_Task requirements:_
Copy every line that contains the string "جبران" from the entries below.

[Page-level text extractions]
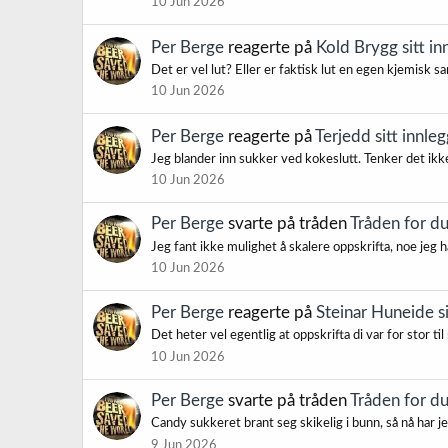
10 Jun 2026
Per Berge
reagerte på
Kold Brygg sitt in
Det er vel lut? Eller er faktisk lut en egen kjemisk
10 Jun 2026
Per Berge
reagerte på
Terjedd sitt innleg
Jeg blander inn sukker ved kokeslutt. Tenker det ikke
10 Jun 2026
Per Berge
svarte på tråden
Tråden for d
Jeg fant ikke mulighet å skalere oppskrifta, noe jeg 
10 Jun 2026
Per Berge
reagerte på
Steinar Huneide si
Det heter vel egentlig at oppskrifta di var for stor til
10 Jun 2026
Per Berge
svarte på tråden
Tråden for d
Candy sukkeret brant seg skikelig i bunn, så nå har je
9 Jun 2026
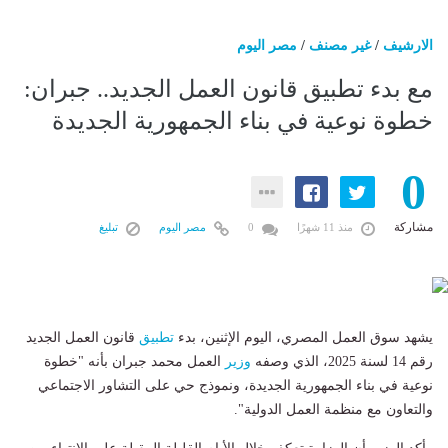
الارشيف
/
غير مصنف
/
مصر اليوم
مع بدء تطبيق قانون العمل الجديد.. جبران:
خطوة نوعية في بناء الجمهورية الجديدة
0
مشاركة
منذ 11 شهرًا
0
مصر اليوم
تبليغ
يشهد سوق العمل المصري، اليوم الإثنين، بدء
تطبيق
قانون العمل الجديد
رقم 14 لسنة 2025، الذي وصفه
وزير
العمل محمد جبران بأنه "خطوة
نوعية في بناء الجمهورية الجديدة، ونموذج حي على التشاور الاجتماعي
والتعاون مع منظمة العمل الدولية".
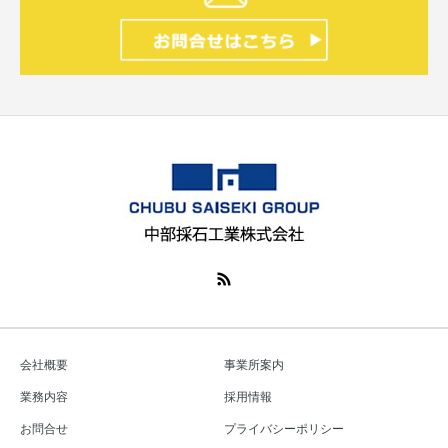
会社概要
事業所案内
業務内容
採用情報
お問合せ
プライバシーポリシー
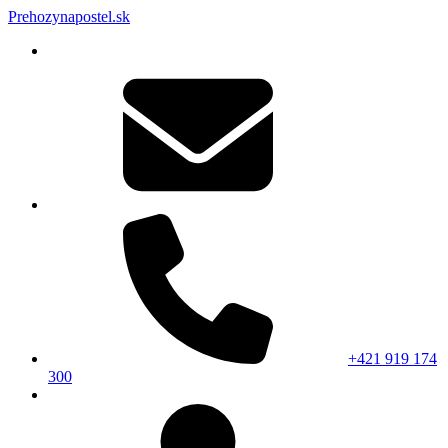
Prehozynapostel.sk
+421 919 174
300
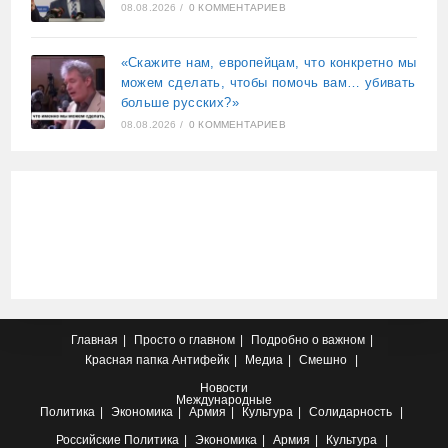
08.08.2026
/
0 КОММЕНТАРИЕВ
«Скажите нам, европейцам, что конкретно мы
можем сделать, чтобы помочь вам… убивать
больше русских?»
08.08.2026
/
0 КОММЕНТАРИЕВ
Главная
Просто о главном
Подробно о важном
Красная папка
Антифейк
Медиа
Смешно
Новости
Международные
Политика
Экономика
Армия
Культура
Солидарность
Российские
Политика
Экономика
Армия
Культура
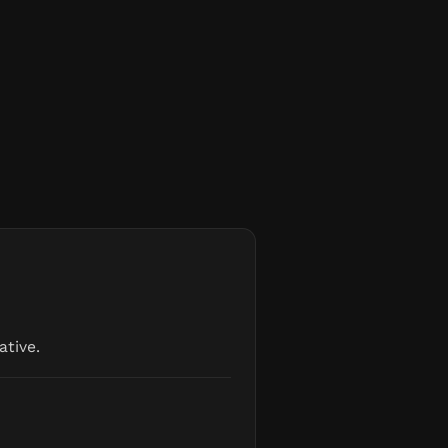
ative.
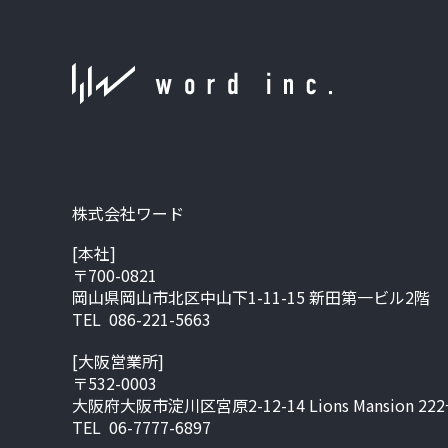
株式会社ワード
[本社]
〒700-0821
岡山県岡山市北区中山下1-11-15 新田第一ビル2階
TEL 086-221-5663
[大阪営業所]
〒532-0003
大阪府大阪市淀川区宮原2-12-14 Lions Mansion 22
TEL 06-7777-6897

_The completed task:_
مع بدء تطبيق قانون العمل الجديد.. جبران:
العمل محمد جبران بأنه "خطوة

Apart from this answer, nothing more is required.